There’s much more to cover in looking further at the library in a future article, but several things are already apparent. First of all, if you want the sound of a large string section, in a hall with a large sound, recorded through a warm signal chain then this library is going to fit the bill. I’ve yet to review a library that can go “larger and grander” in terms of the overall sound of a library. If you need a lot of short articulations it remains to be seen whether Mural Vol. 1 offers them, because Vol. 2 caters to the slow, grand, maestoso end of the marcato spectrum as opposed to the staccatos and spiccatos you might additionally need.

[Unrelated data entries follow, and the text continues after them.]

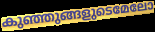
കുഞ്ഞുങ്ങളുടെമേലോ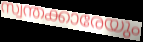
സ്വന്തക്കാരേയുംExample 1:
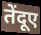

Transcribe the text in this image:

तेंदूए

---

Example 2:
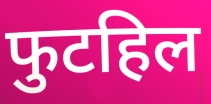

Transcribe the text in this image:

फुटहिल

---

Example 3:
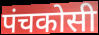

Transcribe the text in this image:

पंचकोसी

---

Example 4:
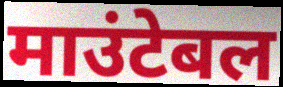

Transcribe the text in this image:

माउंटेबल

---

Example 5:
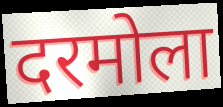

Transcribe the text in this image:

दरमोला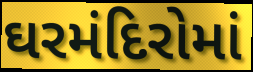
ઘરમંદિરોમાં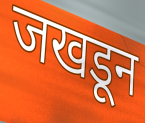
जखडून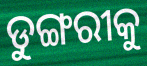
ଡୁଙ୍ଗରୀକୁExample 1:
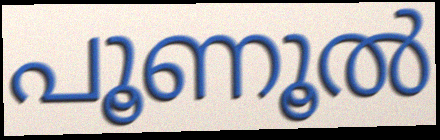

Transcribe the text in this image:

പൂണൂൽ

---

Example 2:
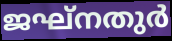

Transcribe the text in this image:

ജഘ്നതുർ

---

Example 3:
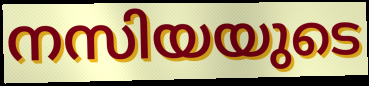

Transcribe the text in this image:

നസിയയുടെ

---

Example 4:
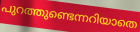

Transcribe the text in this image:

പുറത്തുണ്ടെന്നറിയാതെ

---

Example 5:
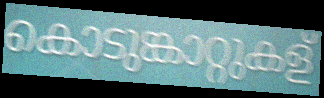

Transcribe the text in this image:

കൊടുങ്കാറ്റുകള്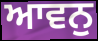
ਆਵਨੁ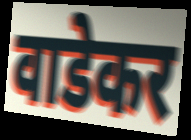
वाडेकरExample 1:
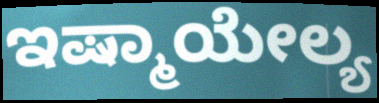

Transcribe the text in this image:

ಇಷ್ಮಾಯೇಲ್ಯ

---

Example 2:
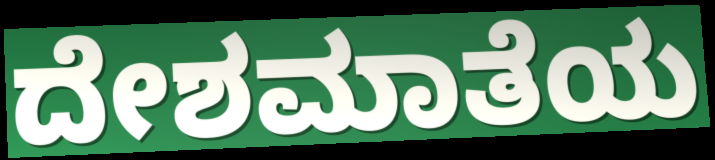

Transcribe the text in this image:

ದೇಶಮಾತೆಯ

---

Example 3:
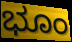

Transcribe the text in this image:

ಭೂಂ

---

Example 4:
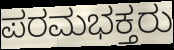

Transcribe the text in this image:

ಪರಮಭಕ್ತರು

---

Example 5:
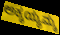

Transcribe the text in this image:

ಅಕ್ಕಯ್ಯಮ್ಮ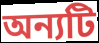
অন্যটি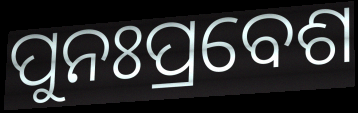
ପୁନଃପ୍ରବେଶ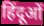
हिंदूओं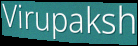
VirupakshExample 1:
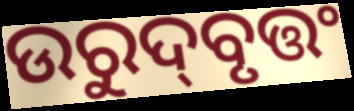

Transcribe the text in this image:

ଉରୁଦ୍‌ବୃତ୍ତଂ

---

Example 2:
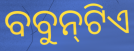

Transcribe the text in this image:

ବବୁନ୍‍ଟିଏ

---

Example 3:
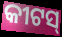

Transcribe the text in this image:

କୀଟସ୍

In regards to the legato on offer in Vol. 2 alone (as opposed to more elaborate legato combo patch it makes possible in conjunction with Vol. 1) we find legato detache intervals mixed with molto vibrato sustains, alongside portamento intervals that can be keyswitched in by default. I found that relationship between the transitions and the sustains made the most sense with the dynamics set at CC values over 55 (out of the range 0 to 127), were a little unexpected at values below CC10 but really started to work well at CC values of 64 and above. The detache legato articulations in Mural Vol. 2 (to my ears) really emphasize sweetness and beauty, even at the louder dynamics, and the detache legato detache here needs a bit of time to breathe, so you’ll want to “play to the samples” more than I had initially expected, regardless of what speed setting you are using. But once you make that adjustment, the results can get some nice flow to them, especially (as I mentioned) with the Dynamics CC values of 64 and above. And for some reason I found that the issues I had were much less pronounced when using multiple mic positions in concert than when using just one at a time: when I was highlighting tree or solo, those lower CC values just seemed a little trickier, but with the two of them . The first and second violins, violas and cellos all have a nice wide and sweet melodic range that sounds even better in the distant mics than in the close mics (to my ear), though this is also one of the libraries where I used multiple mics at once a lot.

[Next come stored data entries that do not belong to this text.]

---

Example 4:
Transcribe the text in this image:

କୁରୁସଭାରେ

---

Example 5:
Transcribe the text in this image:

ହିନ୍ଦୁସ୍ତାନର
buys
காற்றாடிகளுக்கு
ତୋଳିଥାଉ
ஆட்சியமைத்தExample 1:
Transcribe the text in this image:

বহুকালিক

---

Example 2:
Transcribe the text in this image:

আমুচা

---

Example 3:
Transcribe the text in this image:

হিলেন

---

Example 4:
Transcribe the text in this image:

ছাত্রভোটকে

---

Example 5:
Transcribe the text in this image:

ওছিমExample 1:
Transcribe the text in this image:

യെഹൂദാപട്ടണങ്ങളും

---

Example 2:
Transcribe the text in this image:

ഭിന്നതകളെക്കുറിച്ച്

It’s interesting to note how much of the original performance variations have been left in as opposed to edited out. For instance, if you play a slow scale on the legato detache cellos (which have the molto vibrato sustains), leaving the dynamics at the same value throughout, you’ll notice that the peaks for the sustains vary naturally across the instrument as one might expect from the original performances. There was a variation of 5dB between the loudest and the quietest notes and while the progression isn’t linear, the loudest notes are all on the lowest two strings and the quietest ones are all on the top string. So it’s acoustically sound and realistic, it’s just different from some other libraries.

The library has a great interest in addressing a wider range of colors, but always with a warm interpretation – this isn’t the library you’d turn to if you want a gritty up-front sound, but that warmth can be interesting with some of the edgier articulations (like the sul ponticello on offer). This also probably isn’t the library to turn to if you want to place your strings in all sorts of different spaces: Mural prides itself on its hall, is strongly colored by it and if you are going to use it your compositions, your other libraries will probably be the ones that need to adapt to sound more like Mural Vol. 2. And it’s a great sound.

So, if you want your strings sweet, large and grand, then this is a great place to start looking.